# Project Overview Notebook

**Note:** This notebook is **not intended to run the full training loop** or to rebuild all models from scratch.  
Its purpose is to provide the reader with a **clear understanding of the repository workflow**, the **datasets**, and our **approach to solving the problem statement**.  

It serves as a guided explanation of what has been done so far, including preprocessing steps, model design, and evaluation, without executing the heavy computations.


## Dataset

For this project, we use the **Ego4D dataset**, a large-scale dataset consisting of **long first-person videos** along with **narrations describing the events happening in the videos**.  

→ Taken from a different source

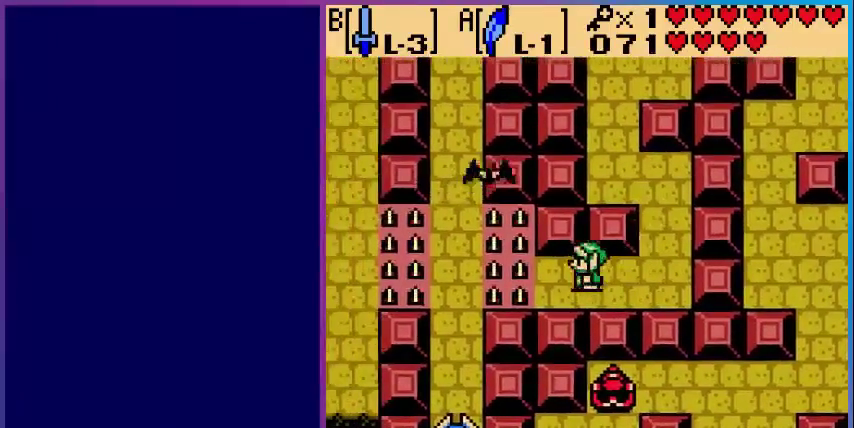
{"buttons": ["DPAD_LEFT"], "events": [[200, "A", "down"], [400, "A", "up"]]}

- The dataset is **terabyte-scale**, making it **infeasible to use the full video data** given computational and storage constraints.  
- Our approach does **not require video data during the initial stages**; videos are only used at the inference stage.  

### What we are using:
- **File:** `em_train_narrations.pkl` (located in the `data/` directory of the repository)  
- This file contains all narrations from the dataset.  
- We use these narrations to:
  1. **Create a question-answer dataset** for our task.  
  2. Include the **temporal grounding annotations**, which serve as ground truth for training.  

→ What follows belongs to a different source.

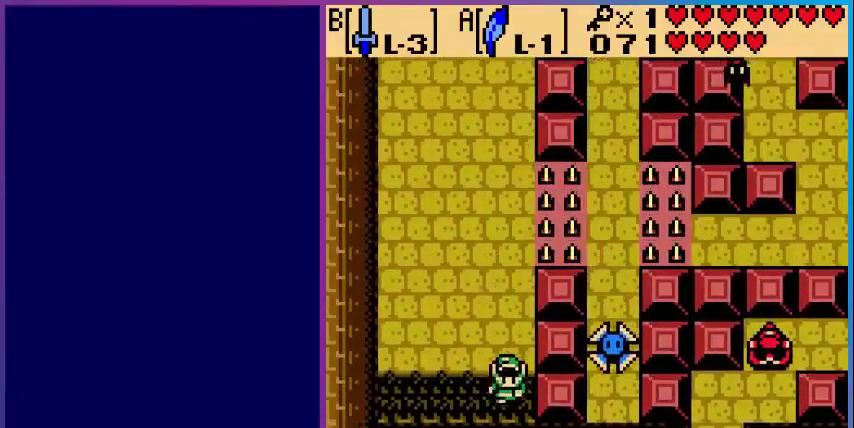
{"buttons": [], "events": [[400, "DPAD_DOWN", "up"]]}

By focusing on the narrations first, we can efficiently **train our model** without handling the massive video files until necessary.


## Sample Narrations from the Dataset

In this snippet, we load the `em_train_narrations.pkl` file and display the narrations for **one video clip**.  

- The dataset contains a total of **10,777 videos**, each with multiple narrations describing the events occurring in the video.  
- For demonstration, we selected one video and printed **all its narrations** (instead of just the first 5) to show the type of information available.  
- Each narration entry contains:
  - `narration_text`: a textual description of an event.
  - `timestamps`: the start and end times (in seconds) of the event within the video.  

**Note:** In the narrations, **'C' represents the person performing the task or appearing in the video**, while **'O' represents another person**.  
These narrations form the basis for creating **question-answer pairs** in our dataset.


In [2]:
import pickle
import random

# Load the narrations file
with open('data/em_train_narrations.pkl', 'rb') as f:
    clip_narrations = pickle.load(f)

print(f"Total number of clips: {len(clip_narrations)}\n")

# Pick a random clip 
clip = random.choice(clip_narrations) 

print(f"Clip ID: {clip['clip_uid']}")
print(f"Narration Pass: {clip['narration_pass']}")
print(f"Number of narrations in this clip: {len(clip['narrations'])}\n")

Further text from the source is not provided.